|A Government human rights watchdog has supported amnesty for perpetrators of minor post-election violence.
Such offences include blocking roads during protests, the Kenya National Commission on Human Rights.
Giving its position on the raging debate which has threatened to split the two-month-old grand coalition Government, the human rights body said those who wanted amnesty must first apply for consideration within a “legislative framework”.
“To qualify for amnesty, alleged perpetrators must take full disclosure of the act for which they are applying for amnesty and tell the whole truth, which might lead to the arrest and prosecution of the financiers and planners of the violence,” commissioner Lawrence Mute, who read the KNCHR’s statement in Nairobi, said.
Mr Mute was accompanied by commissioner Fatuma Ibrahim, commission secretary Mburu Gitu and Mr Njonjo Mue, the principal human rights officer – campaigns and advocacy.
Mr Mute said before amnesty was granted, views of the victims should also be sought and taken into account.
The commission added: “Amnesty should apply across the country without discrimination and based purely on the type of crimes committed.”
While the mechanism for amnesty was being legislated, suspected perpetrators who are not facing charges of serious human rights violations, KNCHR said, should be bonded to keep peace.
The human rights body said no amnesty should be granted for war crimes, crimes against humanity, genocide, torture “and other serious violations of international humanitarian law”. It said this was what the Annan-brokered agreement stated.

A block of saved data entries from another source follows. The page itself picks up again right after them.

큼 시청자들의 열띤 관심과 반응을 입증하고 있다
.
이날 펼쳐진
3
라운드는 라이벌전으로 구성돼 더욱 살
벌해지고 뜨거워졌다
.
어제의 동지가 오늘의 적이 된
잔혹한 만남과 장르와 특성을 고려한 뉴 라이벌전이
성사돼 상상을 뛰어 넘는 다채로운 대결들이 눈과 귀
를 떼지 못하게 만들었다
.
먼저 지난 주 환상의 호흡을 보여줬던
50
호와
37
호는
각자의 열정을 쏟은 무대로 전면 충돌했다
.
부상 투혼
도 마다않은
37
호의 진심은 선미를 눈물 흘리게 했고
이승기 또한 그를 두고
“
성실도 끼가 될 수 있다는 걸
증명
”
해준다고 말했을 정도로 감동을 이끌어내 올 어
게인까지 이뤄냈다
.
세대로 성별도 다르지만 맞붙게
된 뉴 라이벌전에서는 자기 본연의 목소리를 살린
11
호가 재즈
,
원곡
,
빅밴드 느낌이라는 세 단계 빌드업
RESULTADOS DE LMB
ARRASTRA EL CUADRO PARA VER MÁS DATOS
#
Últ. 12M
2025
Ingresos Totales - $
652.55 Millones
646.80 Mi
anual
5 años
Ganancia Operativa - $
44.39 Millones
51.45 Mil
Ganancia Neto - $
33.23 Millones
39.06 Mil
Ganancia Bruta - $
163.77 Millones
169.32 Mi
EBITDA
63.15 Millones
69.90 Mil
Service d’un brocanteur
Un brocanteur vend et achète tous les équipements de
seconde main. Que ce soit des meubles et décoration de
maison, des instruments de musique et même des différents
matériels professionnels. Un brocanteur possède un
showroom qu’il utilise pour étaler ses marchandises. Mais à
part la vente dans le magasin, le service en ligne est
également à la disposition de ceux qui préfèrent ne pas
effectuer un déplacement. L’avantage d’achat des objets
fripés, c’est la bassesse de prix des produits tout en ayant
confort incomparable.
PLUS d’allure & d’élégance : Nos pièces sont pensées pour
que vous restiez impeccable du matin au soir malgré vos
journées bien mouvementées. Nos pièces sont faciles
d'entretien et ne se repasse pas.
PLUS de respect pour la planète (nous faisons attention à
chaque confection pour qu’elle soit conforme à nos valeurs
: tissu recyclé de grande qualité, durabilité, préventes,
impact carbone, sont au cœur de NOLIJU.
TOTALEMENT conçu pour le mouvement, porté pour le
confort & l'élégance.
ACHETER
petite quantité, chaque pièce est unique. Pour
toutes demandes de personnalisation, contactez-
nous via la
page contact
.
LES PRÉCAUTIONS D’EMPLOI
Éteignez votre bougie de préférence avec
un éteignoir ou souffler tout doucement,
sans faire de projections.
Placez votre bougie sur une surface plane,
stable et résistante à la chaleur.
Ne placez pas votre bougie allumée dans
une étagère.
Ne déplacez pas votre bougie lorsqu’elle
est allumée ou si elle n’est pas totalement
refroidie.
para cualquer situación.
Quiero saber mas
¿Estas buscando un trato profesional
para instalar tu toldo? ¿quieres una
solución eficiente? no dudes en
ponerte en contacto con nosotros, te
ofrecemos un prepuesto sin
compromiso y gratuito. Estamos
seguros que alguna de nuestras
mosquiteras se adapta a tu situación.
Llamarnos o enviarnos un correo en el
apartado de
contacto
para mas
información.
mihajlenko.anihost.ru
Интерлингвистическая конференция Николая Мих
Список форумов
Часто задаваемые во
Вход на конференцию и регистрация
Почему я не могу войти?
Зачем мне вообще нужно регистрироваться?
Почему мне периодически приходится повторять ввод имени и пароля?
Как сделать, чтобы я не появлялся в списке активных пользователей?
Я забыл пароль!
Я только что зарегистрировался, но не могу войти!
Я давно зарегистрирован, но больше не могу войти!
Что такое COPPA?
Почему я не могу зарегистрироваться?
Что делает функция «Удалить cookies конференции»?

The commission said blanket amnesty should not be allowed as it would violate the rights of victims to life, property and protection as per the Constitution.
The agreement says no blanket amnesty would be provided for past crimes but that individual amnesty may be recommended “in exchange for full truth”.
The commission called for thorough investigations of politicians who incited the violence and the police who used excessive force “and all the culprits brought to justice without discrimination”.
The Maina Kiai-led watchdog demanded that police and prosecution authorities make public the exact number of people being held in custody, undergoing trial and those being investigated over post-election violence.
People detained without being charged, it added, should appear in court immediately or released.
KNCHR warned that violence must never be rewarded. While reconciliation was important, the rights body added, holding perpetrators to account was crucial to combat the culture of impunity.
Justice, National Cohesion and Constitutional Affairs minister Martha Karua is also opposed to blanket amnesty to the youths.
On Friday, Prime Minister Raila Odinga asked Kenyans to stay calm and not worry about different views expressed by Cabinet ministers on how to deal with youths arrested over the post- election violence.
The Government was working on a lasting solution to the controversial proposals on giving amnesty to those arrested in connection with post-election violence, said Mr Odinga.
He spoke a day after Internal Security minister George Saitoti said allowing amnesty would promote lawlessness and impunity.
Mr Odinga, who himself backs amnesty, said the ongoing debate among ministers over the issue was normal in a democracy and should not be construed to mean there were differences within the Government.
“There is only one Government and the statements you hear from ministers should not worry you,” he said.
Mr Odinga was speaking in Rongo constituency during the burial ceremony of Isaiah Marvin Otieno, the son of Public Service minister Dalmas Otieno, who was killed in a helicopter accident in Canada more than two weeks ago.